### Job
Pick out each line of the records in which the word "body" appears.

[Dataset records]
━━━━━━━━━━━━━━━━━━━━
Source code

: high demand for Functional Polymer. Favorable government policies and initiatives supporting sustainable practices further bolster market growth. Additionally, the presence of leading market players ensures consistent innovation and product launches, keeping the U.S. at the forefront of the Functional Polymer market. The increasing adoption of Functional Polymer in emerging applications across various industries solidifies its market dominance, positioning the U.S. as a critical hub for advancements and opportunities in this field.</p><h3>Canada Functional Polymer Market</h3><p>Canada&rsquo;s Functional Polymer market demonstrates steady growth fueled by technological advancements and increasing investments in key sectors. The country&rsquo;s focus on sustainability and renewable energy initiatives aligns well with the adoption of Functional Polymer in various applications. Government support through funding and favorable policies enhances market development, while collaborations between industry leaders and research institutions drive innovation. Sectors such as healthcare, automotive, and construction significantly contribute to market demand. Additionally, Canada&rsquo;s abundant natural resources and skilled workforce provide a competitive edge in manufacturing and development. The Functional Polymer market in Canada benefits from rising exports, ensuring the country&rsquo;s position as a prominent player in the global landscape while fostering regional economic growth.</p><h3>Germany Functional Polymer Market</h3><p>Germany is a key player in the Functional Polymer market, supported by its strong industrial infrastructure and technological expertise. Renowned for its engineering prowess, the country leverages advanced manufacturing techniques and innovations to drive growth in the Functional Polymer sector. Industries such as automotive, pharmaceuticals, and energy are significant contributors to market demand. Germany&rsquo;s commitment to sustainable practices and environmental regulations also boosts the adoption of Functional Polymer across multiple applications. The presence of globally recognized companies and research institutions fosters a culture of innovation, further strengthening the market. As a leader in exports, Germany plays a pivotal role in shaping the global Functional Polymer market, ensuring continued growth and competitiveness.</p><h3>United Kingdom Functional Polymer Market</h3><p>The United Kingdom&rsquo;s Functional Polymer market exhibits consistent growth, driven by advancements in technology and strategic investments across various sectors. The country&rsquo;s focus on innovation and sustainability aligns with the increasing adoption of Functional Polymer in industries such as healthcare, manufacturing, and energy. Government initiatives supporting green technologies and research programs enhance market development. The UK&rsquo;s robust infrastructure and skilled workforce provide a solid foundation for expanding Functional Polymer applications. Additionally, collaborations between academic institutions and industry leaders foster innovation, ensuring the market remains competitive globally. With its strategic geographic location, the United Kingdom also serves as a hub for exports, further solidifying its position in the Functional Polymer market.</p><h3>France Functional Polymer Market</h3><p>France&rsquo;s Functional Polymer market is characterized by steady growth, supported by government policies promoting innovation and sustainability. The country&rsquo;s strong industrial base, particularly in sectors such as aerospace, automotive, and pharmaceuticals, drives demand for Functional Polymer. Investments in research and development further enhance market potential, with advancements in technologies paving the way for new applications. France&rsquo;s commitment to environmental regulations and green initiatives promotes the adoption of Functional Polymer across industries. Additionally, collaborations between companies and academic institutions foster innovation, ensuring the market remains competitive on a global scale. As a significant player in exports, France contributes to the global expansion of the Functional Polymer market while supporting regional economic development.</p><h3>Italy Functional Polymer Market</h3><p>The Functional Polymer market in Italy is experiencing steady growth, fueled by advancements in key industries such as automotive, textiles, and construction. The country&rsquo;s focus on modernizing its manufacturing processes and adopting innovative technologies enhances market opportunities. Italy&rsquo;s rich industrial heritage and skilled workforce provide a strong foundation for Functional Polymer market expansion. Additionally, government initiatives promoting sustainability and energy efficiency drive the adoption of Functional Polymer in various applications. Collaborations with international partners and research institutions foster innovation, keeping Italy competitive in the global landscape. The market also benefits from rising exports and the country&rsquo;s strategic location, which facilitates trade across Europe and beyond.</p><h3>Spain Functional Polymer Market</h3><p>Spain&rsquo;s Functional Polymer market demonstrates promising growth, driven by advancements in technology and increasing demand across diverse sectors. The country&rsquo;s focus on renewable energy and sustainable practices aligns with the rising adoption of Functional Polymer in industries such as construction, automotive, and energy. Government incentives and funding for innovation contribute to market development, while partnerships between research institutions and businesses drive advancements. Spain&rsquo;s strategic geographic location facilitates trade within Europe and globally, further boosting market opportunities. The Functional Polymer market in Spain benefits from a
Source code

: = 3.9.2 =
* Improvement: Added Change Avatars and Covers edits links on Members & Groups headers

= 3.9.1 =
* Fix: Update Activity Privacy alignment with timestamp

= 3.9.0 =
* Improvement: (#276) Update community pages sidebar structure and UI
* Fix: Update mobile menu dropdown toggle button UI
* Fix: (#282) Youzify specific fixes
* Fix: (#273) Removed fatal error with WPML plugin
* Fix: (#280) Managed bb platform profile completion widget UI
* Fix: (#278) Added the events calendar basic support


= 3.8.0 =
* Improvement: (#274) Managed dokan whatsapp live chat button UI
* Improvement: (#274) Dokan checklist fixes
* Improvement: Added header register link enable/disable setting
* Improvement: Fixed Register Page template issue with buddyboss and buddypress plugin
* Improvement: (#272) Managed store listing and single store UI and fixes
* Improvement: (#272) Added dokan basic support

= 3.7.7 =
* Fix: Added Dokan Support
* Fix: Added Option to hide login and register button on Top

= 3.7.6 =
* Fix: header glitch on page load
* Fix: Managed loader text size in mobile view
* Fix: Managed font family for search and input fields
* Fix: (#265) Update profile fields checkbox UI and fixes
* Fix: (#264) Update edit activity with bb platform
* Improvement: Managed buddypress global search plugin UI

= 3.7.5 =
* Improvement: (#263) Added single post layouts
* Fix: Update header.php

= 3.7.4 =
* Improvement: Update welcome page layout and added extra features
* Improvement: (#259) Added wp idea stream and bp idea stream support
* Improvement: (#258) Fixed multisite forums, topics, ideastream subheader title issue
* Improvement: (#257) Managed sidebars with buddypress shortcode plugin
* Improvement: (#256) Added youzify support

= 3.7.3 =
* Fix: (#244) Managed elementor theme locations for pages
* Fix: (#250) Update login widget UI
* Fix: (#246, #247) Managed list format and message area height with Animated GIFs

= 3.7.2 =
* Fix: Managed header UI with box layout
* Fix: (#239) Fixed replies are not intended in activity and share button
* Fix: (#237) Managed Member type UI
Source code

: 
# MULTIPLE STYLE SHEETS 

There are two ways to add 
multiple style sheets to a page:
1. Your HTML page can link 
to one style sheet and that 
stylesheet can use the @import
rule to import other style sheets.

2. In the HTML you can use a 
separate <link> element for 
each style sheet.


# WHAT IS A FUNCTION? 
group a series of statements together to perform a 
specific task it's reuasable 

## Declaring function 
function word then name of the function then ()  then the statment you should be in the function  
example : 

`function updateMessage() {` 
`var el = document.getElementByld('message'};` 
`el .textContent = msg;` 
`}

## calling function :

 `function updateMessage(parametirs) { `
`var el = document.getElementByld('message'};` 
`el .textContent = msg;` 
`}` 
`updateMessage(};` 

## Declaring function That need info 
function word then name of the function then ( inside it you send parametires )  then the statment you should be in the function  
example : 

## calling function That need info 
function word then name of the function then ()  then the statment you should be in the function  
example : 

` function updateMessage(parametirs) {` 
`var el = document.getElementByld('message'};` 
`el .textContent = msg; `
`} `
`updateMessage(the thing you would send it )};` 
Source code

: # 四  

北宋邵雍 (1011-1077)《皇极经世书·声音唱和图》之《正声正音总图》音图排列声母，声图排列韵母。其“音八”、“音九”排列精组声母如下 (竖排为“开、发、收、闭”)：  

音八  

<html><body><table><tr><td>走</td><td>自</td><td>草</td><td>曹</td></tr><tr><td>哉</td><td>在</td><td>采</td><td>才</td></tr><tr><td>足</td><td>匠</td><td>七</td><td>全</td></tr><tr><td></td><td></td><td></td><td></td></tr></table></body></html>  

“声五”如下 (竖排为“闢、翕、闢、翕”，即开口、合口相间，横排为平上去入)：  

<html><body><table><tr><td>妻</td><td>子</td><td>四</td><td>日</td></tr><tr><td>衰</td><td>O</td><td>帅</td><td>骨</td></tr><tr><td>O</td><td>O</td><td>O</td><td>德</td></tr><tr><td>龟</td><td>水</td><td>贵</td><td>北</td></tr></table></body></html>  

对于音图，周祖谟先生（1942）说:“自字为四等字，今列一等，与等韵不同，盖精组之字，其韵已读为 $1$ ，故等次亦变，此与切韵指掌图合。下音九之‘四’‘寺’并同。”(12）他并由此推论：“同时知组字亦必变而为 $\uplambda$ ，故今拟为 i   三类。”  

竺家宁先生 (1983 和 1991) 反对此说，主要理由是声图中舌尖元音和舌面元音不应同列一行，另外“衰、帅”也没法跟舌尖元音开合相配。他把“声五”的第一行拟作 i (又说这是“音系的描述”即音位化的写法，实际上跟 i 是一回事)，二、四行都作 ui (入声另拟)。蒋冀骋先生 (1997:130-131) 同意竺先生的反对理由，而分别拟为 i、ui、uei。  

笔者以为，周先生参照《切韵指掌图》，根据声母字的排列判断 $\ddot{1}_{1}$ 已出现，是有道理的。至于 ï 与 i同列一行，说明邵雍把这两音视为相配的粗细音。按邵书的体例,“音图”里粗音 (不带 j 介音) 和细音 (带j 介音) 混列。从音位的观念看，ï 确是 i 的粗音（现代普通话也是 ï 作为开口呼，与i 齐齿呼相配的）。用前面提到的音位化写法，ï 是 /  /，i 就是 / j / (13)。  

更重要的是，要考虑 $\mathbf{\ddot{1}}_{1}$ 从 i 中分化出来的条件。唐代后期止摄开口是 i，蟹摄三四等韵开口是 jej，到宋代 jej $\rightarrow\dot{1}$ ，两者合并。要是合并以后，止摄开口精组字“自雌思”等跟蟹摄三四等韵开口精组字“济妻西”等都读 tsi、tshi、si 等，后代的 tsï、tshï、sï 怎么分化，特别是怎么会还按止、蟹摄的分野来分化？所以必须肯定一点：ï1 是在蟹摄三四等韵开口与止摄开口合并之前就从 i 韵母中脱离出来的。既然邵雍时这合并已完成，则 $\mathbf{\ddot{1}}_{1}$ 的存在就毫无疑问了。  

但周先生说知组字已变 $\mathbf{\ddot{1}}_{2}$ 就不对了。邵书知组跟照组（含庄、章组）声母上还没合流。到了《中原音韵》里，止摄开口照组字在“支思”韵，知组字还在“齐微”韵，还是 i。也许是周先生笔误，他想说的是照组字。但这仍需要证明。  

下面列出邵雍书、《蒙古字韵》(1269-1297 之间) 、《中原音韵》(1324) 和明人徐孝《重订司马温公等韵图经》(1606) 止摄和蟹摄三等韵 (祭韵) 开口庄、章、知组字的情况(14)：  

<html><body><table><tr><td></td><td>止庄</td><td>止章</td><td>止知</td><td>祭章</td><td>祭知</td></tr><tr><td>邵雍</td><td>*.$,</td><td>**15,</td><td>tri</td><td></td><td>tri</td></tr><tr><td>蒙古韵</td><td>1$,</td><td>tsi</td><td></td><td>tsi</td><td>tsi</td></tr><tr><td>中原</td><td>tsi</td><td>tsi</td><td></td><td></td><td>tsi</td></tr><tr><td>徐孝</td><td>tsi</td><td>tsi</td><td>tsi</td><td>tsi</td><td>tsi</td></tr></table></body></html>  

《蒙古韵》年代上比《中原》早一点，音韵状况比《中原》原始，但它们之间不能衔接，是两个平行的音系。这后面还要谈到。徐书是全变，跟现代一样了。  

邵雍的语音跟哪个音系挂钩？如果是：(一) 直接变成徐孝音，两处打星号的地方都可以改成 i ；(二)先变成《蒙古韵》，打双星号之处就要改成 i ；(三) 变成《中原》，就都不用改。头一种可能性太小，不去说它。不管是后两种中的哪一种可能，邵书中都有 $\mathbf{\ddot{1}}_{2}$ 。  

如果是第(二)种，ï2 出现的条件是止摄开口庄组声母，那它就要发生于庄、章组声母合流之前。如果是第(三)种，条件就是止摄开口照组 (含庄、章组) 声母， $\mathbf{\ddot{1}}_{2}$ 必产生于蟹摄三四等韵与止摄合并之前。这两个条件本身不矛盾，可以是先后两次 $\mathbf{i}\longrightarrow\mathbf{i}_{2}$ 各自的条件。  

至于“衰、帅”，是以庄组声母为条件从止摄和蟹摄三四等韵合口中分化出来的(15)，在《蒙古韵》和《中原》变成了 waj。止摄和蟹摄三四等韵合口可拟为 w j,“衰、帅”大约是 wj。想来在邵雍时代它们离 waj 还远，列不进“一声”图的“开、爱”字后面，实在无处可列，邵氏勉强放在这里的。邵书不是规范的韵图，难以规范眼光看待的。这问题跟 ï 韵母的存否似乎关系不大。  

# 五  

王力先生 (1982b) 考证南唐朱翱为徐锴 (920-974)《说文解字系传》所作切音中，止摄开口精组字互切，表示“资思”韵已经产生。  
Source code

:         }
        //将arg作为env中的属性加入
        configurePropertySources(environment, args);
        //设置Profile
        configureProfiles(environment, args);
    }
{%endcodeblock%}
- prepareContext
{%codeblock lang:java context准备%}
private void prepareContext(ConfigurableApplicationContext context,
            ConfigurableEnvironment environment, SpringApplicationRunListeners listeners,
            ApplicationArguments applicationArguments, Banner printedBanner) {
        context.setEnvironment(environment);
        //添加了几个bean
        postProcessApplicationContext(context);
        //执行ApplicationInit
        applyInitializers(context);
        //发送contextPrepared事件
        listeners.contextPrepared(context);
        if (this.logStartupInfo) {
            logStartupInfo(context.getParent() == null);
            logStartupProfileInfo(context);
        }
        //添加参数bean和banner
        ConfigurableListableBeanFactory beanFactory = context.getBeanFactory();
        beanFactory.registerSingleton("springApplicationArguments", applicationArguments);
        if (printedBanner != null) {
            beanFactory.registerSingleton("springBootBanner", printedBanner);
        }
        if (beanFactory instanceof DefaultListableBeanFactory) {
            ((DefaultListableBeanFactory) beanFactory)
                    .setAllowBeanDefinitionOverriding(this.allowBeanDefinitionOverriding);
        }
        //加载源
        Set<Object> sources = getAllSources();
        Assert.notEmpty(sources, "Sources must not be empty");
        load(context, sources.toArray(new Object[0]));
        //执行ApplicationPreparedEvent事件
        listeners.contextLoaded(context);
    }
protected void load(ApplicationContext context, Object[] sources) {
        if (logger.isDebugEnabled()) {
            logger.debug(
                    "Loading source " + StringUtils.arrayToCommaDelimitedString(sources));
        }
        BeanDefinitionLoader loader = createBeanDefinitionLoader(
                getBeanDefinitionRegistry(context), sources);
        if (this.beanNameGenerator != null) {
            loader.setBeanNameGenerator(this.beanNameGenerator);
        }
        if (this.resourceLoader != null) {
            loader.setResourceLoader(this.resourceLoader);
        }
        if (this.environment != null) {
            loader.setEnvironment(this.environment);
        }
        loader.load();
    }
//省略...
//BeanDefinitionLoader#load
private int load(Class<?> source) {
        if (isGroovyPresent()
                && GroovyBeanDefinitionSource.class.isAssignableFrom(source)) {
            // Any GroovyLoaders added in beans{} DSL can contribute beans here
━━━━━━━━━━━━━━━━━━━━
### Your solution
<html><body><table><tr><td>走</td><td>自</td><td>草</td><td>曹</td></tr><tr><td>哉</td><td>在</td><td>采</td><td>才</td></tr><tr><td>足</td><td>匠</td><td>七</td><td>全</td></tr><tr><td></td><td></td><td></td><td></td></tr></table></body></html>  
<html><body><table><tr><td>妻</td><td>子</td><td>四</td><td>日</td></tr><tr><td>衰</td><td>O</td><td>帅</td><td>骨</td></tr><tr><td>O</td><td>O</td><td>O</td><td>德</td></tr><tr><td>龟</td><td>水</td><td>贵</td><td>北</td></tr></table></body></html>  
<html><body><table><tr><td></td><td>止庄</td><td>止章</td><td>止知</td><td>祭章</td><td>祭知</td></tr><tr><td>邵雍</td><td>*.$,</td><td>**15,</td><td>tri</td><td></td><td>tri</td></tr><tr><td>蒙古韵</td><td>1$,</td><td>tsi</td><td></td><td>tsi</td><td>tsi</td></tr><tr><td>中原</td><td>tsi</td><td>tsi</td><td></td><td></td><td>tsi</td></tr><tr><td>徐孝</td><td>tsi</td><td>tsi</td><td>tsi</td><td>tsi</td><td>tsi</td></tr></table></body></html>  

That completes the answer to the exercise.